Lizzie evidently didn’t want to meet Annie, because she ignored her. Annie found herself hoping Tucker would tell her off, but that was unrealistic. These two had to share a hospital, and in any case, Lizzie was scary.
“Grace was in Paris,” she said. “She’ll be here tomorrow.”
“Did you tell her she doesn’t need to come, now that we know I’m not on the way out?”

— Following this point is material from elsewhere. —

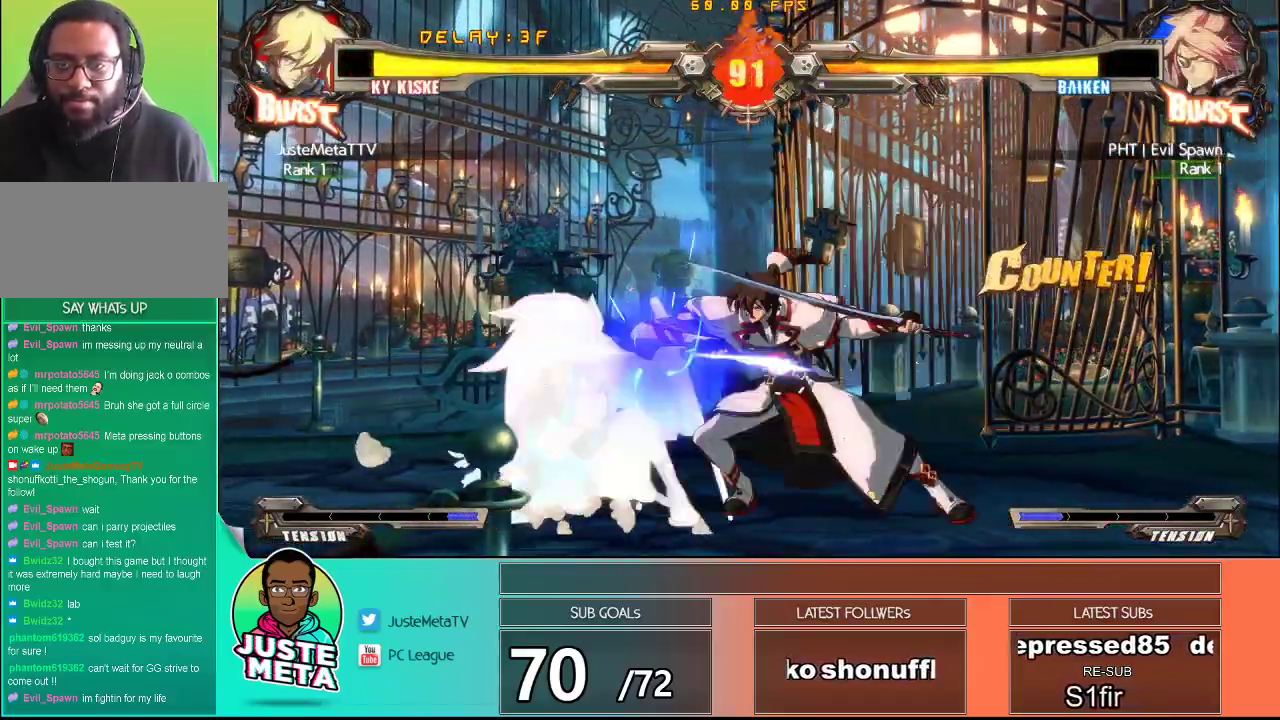
{"buttons": [], "left_stick": "center", "events": [[17, "TRIANGLE", "up"], [67, "left_stick", "down"], [150, "TRIANGLE", "down"], [183, "left_stick", "center"], [250, "TRIANGLE", "up"], [367, "TRIANGLE", "down"], [450, "TRIANGLE", "up"]]}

“No. Of course she needs to come.”
“Why?”
“Because this has gone on long enough.”
“What?”
“You keeping us apart.”
“I don’t keep you all apart. I just don’t get you all together.”
Annie stood up. “I should, you know…”
“So you’ll be in tomorrow?”
Annie looked at Lizzie, who didn’t look back.
“Maybe tomorrow isn’t…”
“It is. Really.”
Annie took his hand and shook it. She wanted to squeeze it, too, but she didn’t.
“Hey, thanks for the books,” he said. “They’re perfect.”
“Good-bye, Lizzie,” said Annie, provocatively.
“Okay. So you can call Grace and tell her she’s not welcome,” said Lizzie.
Annie was getting the hang of it now, and she was quite enjoying it. Even the rudeness was exotic and precious and enviable.
So none of this is really for my benefit,” said Tucker. He said it, he thought, mildly. “Mild” was the word of the week. He was determined to be mild forever, or at least until he had a serious heart attack, at which point he would become serious, or frivolous, depending on the directional advice he received from specialists.
“I’d… I’d sort of hoped it was,” said Lizzie. “I’d sort of hoped that you might want to see us all together.”
There was something weird about Lizzie’s voice. It was deeper than it had been a couple of minutes earlier, before Annie had left. It was as if she were trying out for one of those Shakespeare plays where a young woman disguises herself as a young man. She was speaking more quietly than she usually did, too. And on top of that, her tone was disconcertingly pacific. Tucker didn’t like it. It made him feel as though he were much sicker than he’d been told.
“Why are you talking like that?”
“Like what?”
“Like you’re about to have a sex-change operation.”
“Fuck off, Tucker.”
“That’s better.”
“Why should everything be for your benefit, anyway? Can you really not imagine a small pocket of human activity that isn’t?”
“I just thought that you were all gathering because I was dangerously sick. And now that I’m not, we can forget all about it.”